NOAA Turns 50! We can debate which weather models are more accurate, but there’s little doubt (in my mind, at least) that America has the best weather service on the planet. Kudos to the men and women of NOAA who keep us informed, in good weather and bad. Details via NOAA: “Since its inception in 1970, NOAA has evolved into one of the world’s premier science organizations with a mission that spans from the surface of the sun to the floor of the ocean. Our work is incredibly diverse, and it’s difficult to capture everything we do in one place. We hope this graphic speaks volumes about how the meaningful work we do is embedded into the fabric of American lives and livelihoods...”

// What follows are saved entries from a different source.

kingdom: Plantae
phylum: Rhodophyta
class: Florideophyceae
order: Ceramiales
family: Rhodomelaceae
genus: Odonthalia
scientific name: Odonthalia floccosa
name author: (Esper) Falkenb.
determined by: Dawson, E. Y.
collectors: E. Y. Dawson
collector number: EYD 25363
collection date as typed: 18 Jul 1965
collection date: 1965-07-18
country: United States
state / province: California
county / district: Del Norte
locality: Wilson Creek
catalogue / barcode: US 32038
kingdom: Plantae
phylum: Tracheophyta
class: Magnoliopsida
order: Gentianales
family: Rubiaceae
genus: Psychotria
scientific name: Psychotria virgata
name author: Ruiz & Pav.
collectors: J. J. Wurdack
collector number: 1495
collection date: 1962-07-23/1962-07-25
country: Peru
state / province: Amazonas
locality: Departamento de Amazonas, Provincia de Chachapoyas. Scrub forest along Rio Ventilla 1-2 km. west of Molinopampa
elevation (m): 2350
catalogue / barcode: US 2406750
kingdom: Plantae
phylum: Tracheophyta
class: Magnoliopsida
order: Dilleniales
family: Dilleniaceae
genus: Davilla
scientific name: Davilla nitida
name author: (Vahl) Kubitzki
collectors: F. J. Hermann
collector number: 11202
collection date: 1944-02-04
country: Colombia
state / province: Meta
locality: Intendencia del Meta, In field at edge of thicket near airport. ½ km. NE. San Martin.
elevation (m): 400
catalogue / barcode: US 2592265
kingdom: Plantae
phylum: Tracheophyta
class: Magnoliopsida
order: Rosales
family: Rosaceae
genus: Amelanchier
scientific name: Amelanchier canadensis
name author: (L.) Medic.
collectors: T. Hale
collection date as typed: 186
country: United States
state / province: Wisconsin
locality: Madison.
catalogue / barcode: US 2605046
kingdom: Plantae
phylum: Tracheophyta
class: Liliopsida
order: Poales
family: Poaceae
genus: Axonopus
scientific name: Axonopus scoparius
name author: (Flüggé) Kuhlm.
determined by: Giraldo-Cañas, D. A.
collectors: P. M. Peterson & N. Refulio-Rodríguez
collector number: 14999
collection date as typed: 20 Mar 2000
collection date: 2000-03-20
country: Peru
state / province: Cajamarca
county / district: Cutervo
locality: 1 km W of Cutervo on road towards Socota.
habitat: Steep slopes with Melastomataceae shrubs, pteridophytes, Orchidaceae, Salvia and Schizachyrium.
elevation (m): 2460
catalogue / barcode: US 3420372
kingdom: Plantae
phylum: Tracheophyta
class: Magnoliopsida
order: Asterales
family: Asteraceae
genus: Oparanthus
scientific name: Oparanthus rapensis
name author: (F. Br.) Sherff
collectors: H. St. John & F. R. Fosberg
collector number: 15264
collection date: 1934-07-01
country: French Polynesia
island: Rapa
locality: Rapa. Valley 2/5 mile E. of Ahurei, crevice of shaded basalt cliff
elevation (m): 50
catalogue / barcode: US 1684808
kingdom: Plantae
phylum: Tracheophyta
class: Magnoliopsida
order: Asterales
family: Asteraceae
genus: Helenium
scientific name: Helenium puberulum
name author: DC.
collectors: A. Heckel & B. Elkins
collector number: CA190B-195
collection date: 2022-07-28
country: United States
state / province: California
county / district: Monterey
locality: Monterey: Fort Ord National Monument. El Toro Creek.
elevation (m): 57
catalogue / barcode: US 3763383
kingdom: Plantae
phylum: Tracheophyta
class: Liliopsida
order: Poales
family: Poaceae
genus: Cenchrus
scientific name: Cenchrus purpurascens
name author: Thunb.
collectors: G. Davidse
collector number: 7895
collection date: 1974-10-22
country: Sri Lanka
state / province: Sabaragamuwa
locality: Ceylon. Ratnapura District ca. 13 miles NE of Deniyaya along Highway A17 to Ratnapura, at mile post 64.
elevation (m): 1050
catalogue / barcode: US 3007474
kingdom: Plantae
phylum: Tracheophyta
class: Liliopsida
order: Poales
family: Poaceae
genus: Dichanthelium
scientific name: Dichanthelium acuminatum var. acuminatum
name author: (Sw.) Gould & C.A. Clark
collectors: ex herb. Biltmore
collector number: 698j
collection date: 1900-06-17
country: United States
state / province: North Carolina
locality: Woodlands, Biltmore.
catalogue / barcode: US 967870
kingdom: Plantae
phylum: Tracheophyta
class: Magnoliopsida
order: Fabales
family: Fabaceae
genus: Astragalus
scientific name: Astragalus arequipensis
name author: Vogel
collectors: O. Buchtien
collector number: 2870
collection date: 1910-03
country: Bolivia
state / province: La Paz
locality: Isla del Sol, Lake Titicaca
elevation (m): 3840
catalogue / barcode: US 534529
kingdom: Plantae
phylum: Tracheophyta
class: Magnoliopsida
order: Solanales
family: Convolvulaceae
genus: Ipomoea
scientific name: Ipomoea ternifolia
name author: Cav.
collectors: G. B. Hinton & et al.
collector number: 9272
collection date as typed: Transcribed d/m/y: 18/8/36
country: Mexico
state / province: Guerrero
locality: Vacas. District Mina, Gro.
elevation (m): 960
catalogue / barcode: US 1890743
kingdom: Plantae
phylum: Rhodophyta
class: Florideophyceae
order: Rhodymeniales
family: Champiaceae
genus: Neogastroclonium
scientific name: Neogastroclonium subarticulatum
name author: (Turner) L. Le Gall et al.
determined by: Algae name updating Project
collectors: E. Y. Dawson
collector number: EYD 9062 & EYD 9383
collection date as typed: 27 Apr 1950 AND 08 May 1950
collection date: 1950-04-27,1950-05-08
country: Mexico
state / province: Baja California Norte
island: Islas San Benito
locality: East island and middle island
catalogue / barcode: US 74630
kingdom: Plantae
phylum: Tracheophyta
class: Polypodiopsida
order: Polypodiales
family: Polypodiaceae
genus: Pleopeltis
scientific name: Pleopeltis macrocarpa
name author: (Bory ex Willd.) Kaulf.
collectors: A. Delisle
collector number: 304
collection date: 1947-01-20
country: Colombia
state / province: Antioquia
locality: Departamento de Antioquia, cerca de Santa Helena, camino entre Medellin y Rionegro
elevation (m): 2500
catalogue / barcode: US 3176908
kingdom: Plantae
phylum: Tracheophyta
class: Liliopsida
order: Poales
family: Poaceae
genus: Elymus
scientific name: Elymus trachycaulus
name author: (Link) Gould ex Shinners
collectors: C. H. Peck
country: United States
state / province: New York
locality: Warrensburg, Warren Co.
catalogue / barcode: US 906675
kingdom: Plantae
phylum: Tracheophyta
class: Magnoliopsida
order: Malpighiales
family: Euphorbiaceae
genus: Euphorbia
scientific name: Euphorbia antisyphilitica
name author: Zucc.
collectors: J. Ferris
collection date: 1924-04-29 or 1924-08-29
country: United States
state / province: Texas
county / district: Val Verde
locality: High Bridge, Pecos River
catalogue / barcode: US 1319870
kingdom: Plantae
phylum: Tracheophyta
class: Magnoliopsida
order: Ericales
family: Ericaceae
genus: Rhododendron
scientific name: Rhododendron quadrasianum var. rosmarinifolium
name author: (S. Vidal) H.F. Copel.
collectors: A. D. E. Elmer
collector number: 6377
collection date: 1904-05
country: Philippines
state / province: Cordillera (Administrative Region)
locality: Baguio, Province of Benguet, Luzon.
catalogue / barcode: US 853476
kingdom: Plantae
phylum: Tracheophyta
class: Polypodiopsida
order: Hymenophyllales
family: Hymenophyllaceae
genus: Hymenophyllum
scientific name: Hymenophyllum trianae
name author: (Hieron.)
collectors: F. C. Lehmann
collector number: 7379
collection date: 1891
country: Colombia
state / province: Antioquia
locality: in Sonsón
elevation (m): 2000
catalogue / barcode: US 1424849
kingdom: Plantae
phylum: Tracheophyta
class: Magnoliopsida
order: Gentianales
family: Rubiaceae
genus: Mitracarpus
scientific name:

A Hopeful Forecast: More Accurate Long-Term Weather Predictions. Good news (for people living in the tropics) but pesky chaos theory quickly comes into play – don’t get your hopes too high too fast. The New York Times (paywall) reports; here’s an excerpt: “...In the ’90s, we had almost no satellite observations in the southern hemisphere,” she said. “Since then, the number and quality of satellite observations has increased substantially,” so our ability to make accurate forecasts in the southern hemisphere is almost as good as in the northern hemisphere. Additionally, the global weather models that are now in development can simulate showers and thunderstorms, Dr. Judt says, whereas existing models cannot. This, coupled with a series of weather satellites set to launch over the next few years, should translate to longer lead times for tropical forecasts. “We should see an improvement in tropical weather prediction in the next 10 years,” he said…”
AWIPS file image courtesy of NOAA.
Extreme Weather and Power Outages. How much is natural variability, demographics (more people living in risky areas) and a rapidly changing climate? Climate Central has perspective: “…Hurricanes, wildfires, ice storms, flooding, heat waves and other extreme weather events are growing in number or intensity with climate change. Combined with the nation’s aging electrical infrastructure, extreme weather is causing frequent damage to our electrical system, costing Americans and the economy tens of billions of dollars each year, and impacting public health. Between 2003 and 2012, weather-related outages are estimated to have cost the U.S. economy an inflation-adjusted annual average of $18 billion to $33 billion. While for many, power outages are a nuisance and economically disruptive, they have the potential to become life-threatening in a matter of hours for certain vulnerable populations. Loss of electricity puts health care facilities at risk and can knock out essential equipment. Refrigeration, heating and cooling come to mind first. But it also halts potable water pumping equipment, and stalls sewage treatment plants, which can force the release of raw sewage into waterways...”
The West’s Infernos Are Melting Our Sense of How Fire Works. WIRED.com (paywall) provides needed perspective on what’s happening: “…In making sense of Western wildfires, total acres burned are far less important than the increasingly capricious violence of our most extreme blazes. It is as if we’ve crossed some threshold of climate and fire fuel into an era of uncontrollable conflagrations. “Not only is the size and severity increasing, but the nature of fire is changing,” says David Saah, director of Pyregence, a group of fire-science labs and researchers collaborating on the problem. Still more concerning, given the trend toward fires dramatically more catastrophic than anything we’ve yet seen: The physics of large-scale wildfires remain so poorly understood that fire-modeling software is often effectively powerless to predict where they will next occur, much less how they will unfold once they do. If there is any good news, it is that, as Saah puts it, “the science for a lot of this stuff is under way...”
Homes Are Flooding Outside FEMA’s 100-Year Flood Zones, and Racial Inequality is Showing Through. Here’s a clip from a post at The Conversation: “…New research suggests that nearly twice as many properties are at risk from a 100-year flood today than the Federal Emergency Management Agency’s flood maps indicate. Unfortunately, many of the people living in those properties have no idea that their homes are at risk until the floodwaters rise. I am a sociologist who works on disaster vulnerability. In a new study, I looked at the makeup of communities in Houston that aren’t in the 100-year flood zone, but that still flood. What I found tells a story of racial disparities in the city. Research in other cities has shown similar flooding problems in predominantly Black and Hispanic neighborhoods...”
Map credit: First Street Foundation.